Adik Anies itu rencananya akan dimintai keterangan soal pengadaan VSAT di Kementerian Kominfo. Sebelum memeriksa Abdillah Rasyid Baswedan, polisi telah meminta keterangan beberapa saksi lainnya yang dianggap berkaitan dengan kasus ini. Ini artinya kasus dugaan korupsi yang dilaporkan Kamerad ke KPK itu, meski dibantah kubu Anies dan bahkan pelapornya dilaporkan balik ke Bareskrim, bukan perkara main-main.

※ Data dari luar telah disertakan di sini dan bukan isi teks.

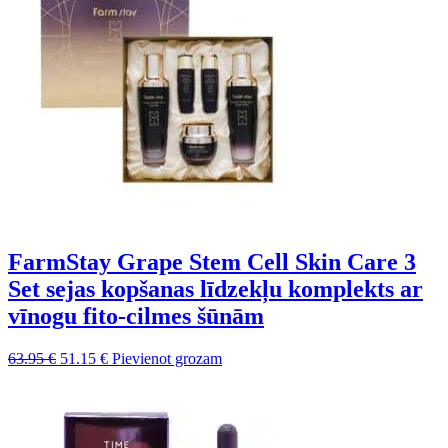
FarmStay Grape Stem Cell Skin Care 3
Set sejas kopšanas līdzekļu komplekts ar
vīnogu fito-cilmes šūnām
Sākotnējā
Pašreizējā
63.95
€
51.15
€
Pievienot grozam
cena
cena
bija:
ir:
63.95 €.
51.15 €.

Presidium Kamerad Haris Pertama mengungkapkan salah satu bukti yang menunjukkan indikasi korupsi itu, antara lain adanya temuan bukti transfer yang dilakukan Yudi Setiawan kepada adik Anies, Abdillah Rasyid Baswedan, sebesar Rp 5 miliar. Dalam bukti transfer itu juga ada keterangan bahwa itu adalah fee untuk proyek VSAT. (tempo, 31/1/2017)
Yudi merupakan pemenang tender proyek tersebut. Kamerad menduga uang Rp 5 miliar itu sebenarnya ditujukan kepada Anies dan Abdillah hanya perantara. Anies diduga bertindak sebagai makelar proyek Desa Berdering yang digarap pada 2012 itu. Alasannya karena Anies merupakan kader Partai PKS dan dekat dengan Menteri Komunikasi dan Informatika kala itu, Tifatul Sembiring.

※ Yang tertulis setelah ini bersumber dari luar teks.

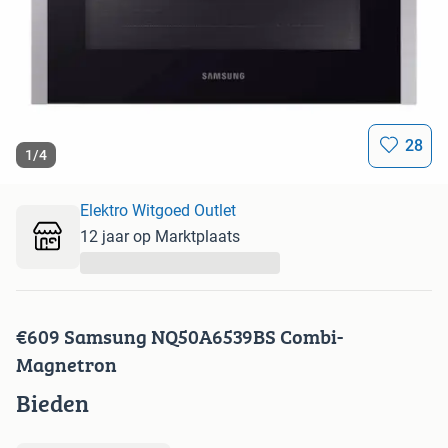
28
1
/
4
Elektro Witgoed Outlet
12 jaar op Marktplaats
...
€609 Samsung NQ50A6539BS Combi-
Magnetron
Bieden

Dalam kasus dugaan penyimpangan penggunaan dana di pameran Frankfurt Book Fair 14-18 Okober 2015, Anies diduga menyalahgunakan kewenangannya saat menjabat Mendikbud. Direktur Eksekutif Government Against Corruption dan Discrimination (GACD), Andar Mangatas Situmorang menyebut Anies Baswedan telah melakukan korupsi sistematis pada pameran yang menelan dana Rp 146 miliar itu.

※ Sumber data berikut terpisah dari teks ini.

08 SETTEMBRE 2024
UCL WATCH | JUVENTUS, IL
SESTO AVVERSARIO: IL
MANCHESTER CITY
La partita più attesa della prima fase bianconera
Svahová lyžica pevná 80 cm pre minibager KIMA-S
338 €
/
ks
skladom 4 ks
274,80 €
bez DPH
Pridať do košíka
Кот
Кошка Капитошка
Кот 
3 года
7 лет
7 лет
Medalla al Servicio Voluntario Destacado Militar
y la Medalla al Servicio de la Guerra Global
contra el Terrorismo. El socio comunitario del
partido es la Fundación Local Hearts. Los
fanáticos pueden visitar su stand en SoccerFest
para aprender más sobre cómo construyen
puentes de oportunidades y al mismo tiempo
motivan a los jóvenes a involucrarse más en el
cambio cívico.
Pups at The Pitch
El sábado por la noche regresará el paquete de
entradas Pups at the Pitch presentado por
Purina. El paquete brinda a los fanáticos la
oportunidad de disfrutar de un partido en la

Anggaran sebesar itu, dinilai banyak pihak berlebihan dan tidak sesuai dengan hasil yang didapat. Untuk sewa paviliun seluas 2.500 meter persegi dibutuhkan dana Rp 19 miliar, sementara buku yang dipamerkan hanya 200 judul buku. Padahal sebagai tamu kehormatan yang menempati paviliun, seharusnya Indonesia sedikitnya bisa memamerkan 1.000 judul buku.Â
Dibandingkan pameran serupa pada tahun 2016, Indonesia hanya menempati tiga stan dengan luas 300 meter persegi namun bisa memamerkan 300 judul buku. Target penjualan juga jauh melampaui capaian pameran pada 2015 itu.